*** Block opens ***

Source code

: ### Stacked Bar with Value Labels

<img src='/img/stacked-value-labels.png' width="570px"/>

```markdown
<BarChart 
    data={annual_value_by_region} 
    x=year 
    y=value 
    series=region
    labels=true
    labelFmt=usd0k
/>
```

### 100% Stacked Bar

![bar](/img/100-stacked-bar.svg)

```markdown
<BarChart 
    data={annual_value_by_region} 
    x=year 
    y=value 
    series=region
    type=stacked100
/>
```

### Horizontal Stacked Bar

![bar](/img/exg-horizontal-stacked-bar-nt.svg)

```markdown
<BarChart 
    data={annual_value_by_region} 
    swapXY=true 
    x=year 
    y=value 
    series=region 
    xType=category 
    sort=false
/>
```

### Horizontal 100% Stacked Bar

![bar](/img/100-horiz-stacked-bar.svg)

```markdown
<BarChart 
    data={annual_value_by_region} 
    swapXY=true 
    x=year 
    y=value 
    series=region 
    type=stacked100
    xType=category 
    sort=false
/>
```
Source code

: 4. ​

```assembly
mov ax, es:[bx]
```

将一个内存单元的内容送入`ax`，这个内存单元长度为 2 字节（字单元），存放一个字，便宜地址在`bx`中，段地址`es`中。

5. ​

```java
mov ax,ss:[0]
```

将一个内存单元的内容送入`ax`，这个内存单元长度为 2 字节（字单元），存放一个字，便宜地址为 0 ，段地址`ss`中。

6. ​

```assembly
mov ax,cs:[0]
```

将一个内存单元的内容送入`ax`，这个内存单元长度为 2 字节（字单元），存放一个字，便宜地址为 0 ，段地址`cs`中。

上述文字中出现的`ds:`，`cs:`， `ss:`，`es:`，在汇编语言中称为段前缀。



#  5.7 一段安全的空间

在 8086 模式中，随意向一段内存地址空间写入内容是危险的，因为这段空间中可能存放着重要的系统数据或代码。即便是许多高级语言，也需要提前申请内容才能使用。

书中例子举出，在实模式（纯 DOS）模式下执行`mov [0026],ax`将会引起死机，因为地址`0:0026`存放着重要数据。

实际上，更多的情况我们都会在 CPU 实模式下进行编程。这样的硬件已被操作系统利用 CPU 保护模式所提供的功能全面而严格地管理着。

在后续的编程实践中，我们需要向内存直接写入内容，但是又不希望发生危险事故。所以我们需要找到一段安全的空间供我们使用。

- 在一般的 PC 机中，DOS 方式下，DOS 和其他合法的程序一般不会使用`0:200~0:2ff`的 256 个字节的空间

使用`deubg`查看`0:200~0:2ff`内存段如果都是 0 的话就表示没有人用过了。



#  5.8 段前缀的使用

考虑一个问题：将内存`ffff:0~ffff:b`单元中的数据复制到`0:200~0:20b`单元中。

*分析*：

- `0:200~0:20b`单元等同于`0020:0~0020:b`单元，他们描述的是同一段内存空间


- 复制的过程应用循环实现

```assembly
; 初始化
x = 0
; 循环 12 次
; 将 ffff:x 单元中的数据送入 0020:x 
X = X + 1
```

*** Block closes ***

Your instructions
Down to the last line, restate the records exactly.

Task result
Source code

: ### Stacked Bar with Value Labels

<img src='/img/stacked-value-labels.png' width="570px"/>

```markdown
<BarChart 
    data={annual_value_by_region} 
    x=year 
    y=value 
    series=region
    labels=true
    labelFmt=usd0k
/>
```

### 100% Stacked Bar

![bar](/img/100-stacked-bar.svg)

```markdown
<BarChart 
    data={annual_value_by_region} 
    x=year 
    y=value 
    series=region
    type=stacked100
/>
```

### Horizontal Stacked Bar

![bar](/img/exg-horizontal-stacked-bar-nt.svg)

```markdown
<BarChart 
    data={annual_value_by_region} 
    swapXY=true 
    x=year 
    y=value 
    series=region 
    xType=category 
    sort=false
/>
```

### Horizontal 100% Stacked Bar

![bar](/img/100-horiz-stacked-bar.svg)

```markdown
<BarChart 
    data={annual_value_by_region} 
    swapXY=true 
    x=year 
    y=value 
    series=region 
    type=stacked100
    xType=category 
    sort=false
/>
```
Source code

: 4. ​

```assembly
mov ax, es:[bx]
```

将一个内存单元的内容送入`ax`，这个内存单元长度为 2 字节（字单元），存放一个字，便宜地址在`bx`中，段地址`es`中。

5. ​

```java
mov ax,ss:[0]
```

将一个内存单元的内容送入`ax`，这个内存单元长度为 2 字节（字单元），存放一个字，便宜地址为 0 ，段地址`ss`中。

6. ​

```assembly
mov ax,cs:[0]
```

将一个内存单元的内容送入`ax`，这个内存单元长度为 2 字节（字单元），存放一个字，便宜地址为 0 ，段地址`cs`中。

上述文字中出现的`ds:`，`cs:`， `ss:`，`es:`，在汇编语言中称为段前缀。



#  5.7 一段安全的空间

在 8086 模式中，随意向一段内存地址空间写入内容是危险的，因为这段空间中可能存放着重要的系统数据或代码。即便是许多高级语言，也需要提前申请内容才能使用。

书中例子举出，在实模式（纯 DOS）模式下执行`mov [0026],ax`将会引起死机，因为地址`0:0026`存放着重要数据。

实际上，更多的情况我们都会在 CPU 实模式下进行编程。这样的硬件已被操作系统利用 CPU 保护模式所提供的功能全面而严格地管理着。

在后续的编程实践中，我们需要向内存直接写入内容，但是又不希望发生危险事故。所以我们需要找到一段安全的空间供我们使用。

- 在一般的 PC 机中，DOS 方式下，DOS 和其他合法的程序一般不会使用`0:200~0:2ff`的 256 个字节的空间

使用`deubg`查看`0:200~0:2ff`内存段如果都是 0 的话就表示没有人用过了。



#  5.8 段前缀的使用

考虑一个问题：将内存`ffff:0~ffff:b`单元中的数据复制到`0:200~0:20b`单元中。

*分析*：

- `0:200~0:20b`单元等同于`0020:0~0020:b`单元，他们描述的是同一段内存空间


- 复制的过程应用循环实现

```assembly
; 初始化
x = 0
; 循环 12 次
; 将 ffff:x 单元中的数据送入 0020:x 
X = X + 1
```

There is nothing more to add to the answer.